REVIEW: Season’s Greetings by Alan Ayckbourn
Ayckbourn’s bleak view of families trying to have a good time at Christmas provides humour and pathos in equal measure. A strength of Adrian Bowd’s production was that both aspects were realised. Characters were more than one dimensional caricatures serving up their funny lines; they were people we could believe in whose disappointments moved us as much as their comedy made us laugh. Tara Buchanan as Rachel achieved this perfectly. Her character’s sense of separateness and difference was touching while the comedy from her situation also hit the mark. Hosts of the Christmas gathering, Belinda (Jackie Eichler) and husband Neville (Mark Pelham) found this sweet spot as well, providing us with believable people with whom we could empathise and at the same time nailing every comic line and farcical situation. Another married couple, Pattie (Aisling Tigwell) and Eddie (Nick Cairn), were further examples of people bound together but failing to connect. Ayckbourn’s depressing observations again successfully played out through humour.
Various characters had to display the influence of alcohol on the Christmas festivities and it all looked real, even the most notably drunk, Phyliss (Jenny Lloyd-Lyons), whose inebriated cooking, board game playing and attempts at seduction provided some of the comic high notes. Her husband, Bernard (Ian Saxon), a terrible doctor and children’s entertainer, delivered a masterclass in appalling puppet shows. Very well done to whoever made the puppets and their own on-stage assembled theatre, and to Ian Saxon for staying on top of lines and acting while becoming a puppeteer.

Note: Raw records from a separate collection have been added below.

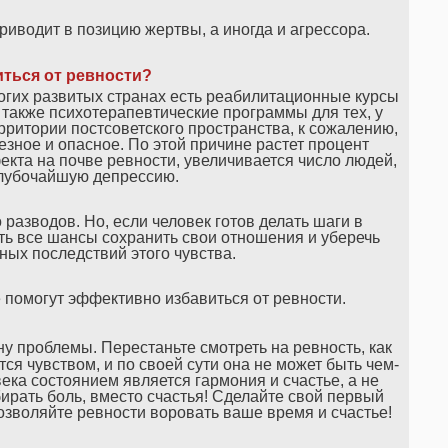
риводит в позицию жертвы, а иногда и агрессора.
иться от ревности?
огих развитых странах есть реабилитационные курсы
а также психотерапевтические программы для тех, у
ерритории постсоветского пространства, к сожалению,
езное и опасное. По этой причине растет процент
кта на почве ревности, увеличивается число людей,
лубочайшую депрессию.
 разводов. Но, если человек готов делать шаги в
ть все шансы сохранить свои отношения и уберечь
ных последствий этого чувства.
 помогут эффективно избавиться от ревности.
у проблемы. Перестаньте смотреть на ревность, как
тся чувством, и по своей сути она не может быть чем-
ека состоянием является гармония и счастье, а не
бирать боль, вместо счастья! Сделайте свой первый
позволяйте ревности воровать ваше время и счастье!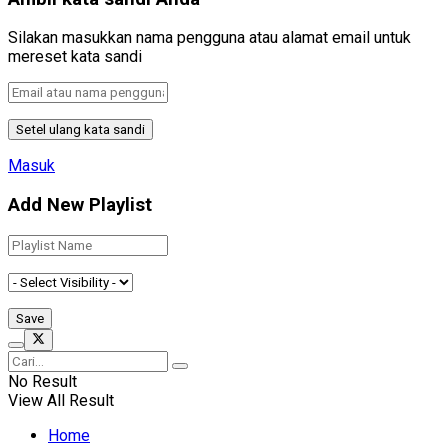
Silakan masukkan nama pengguna atau alamat email untuk
mereset kata sandi
Masuk
Add New Playlist
No Result
View All Result
Home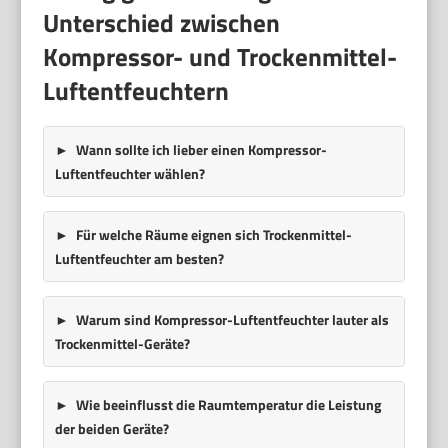
Unterschied zwischen
Kompressor- und Trockenmittel-
Luftentfeuchtern
Wann sollte ich lieber einen Kompressor-
Luftentfeuchter wählen?
Für welche Räume eignen sich Trockenmittel-
Luftentfeuchter am besten?
Warum sind Kompressor-Luftentfeuchter lauter als
Trockenmittel-Geräte?
Wie beeinflusst die Raumtemperatur die Leistung
der beiden Geräte?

Moving amongst the mayhem were Uncle Harvey (Michael Wilson) and Rachel’s guest, Clive (Nick Griffith), author of a lone book. Uncle Harvey’s unabashed belief in the merits of violence and the disintegrating fabric of society added to the anarchy of it all, just as Ayckbourn intended, and Nick Griffith’s Clive floated charmingly amongst the mine field of fraught emotions.
The play has a dated feel but is no less appealing because of it. The struggles of human beings to connect and stay connected remain the stuff of life. The play sets these struggles in a particular time-frame, which was supported by a super set and props, wonderful Christmas costumes and music on stage and around the theatre to build a festive atmosphere. Sell out audiences proved that we enjoy recognising the failings of the human condition and having a good laugh at the same time.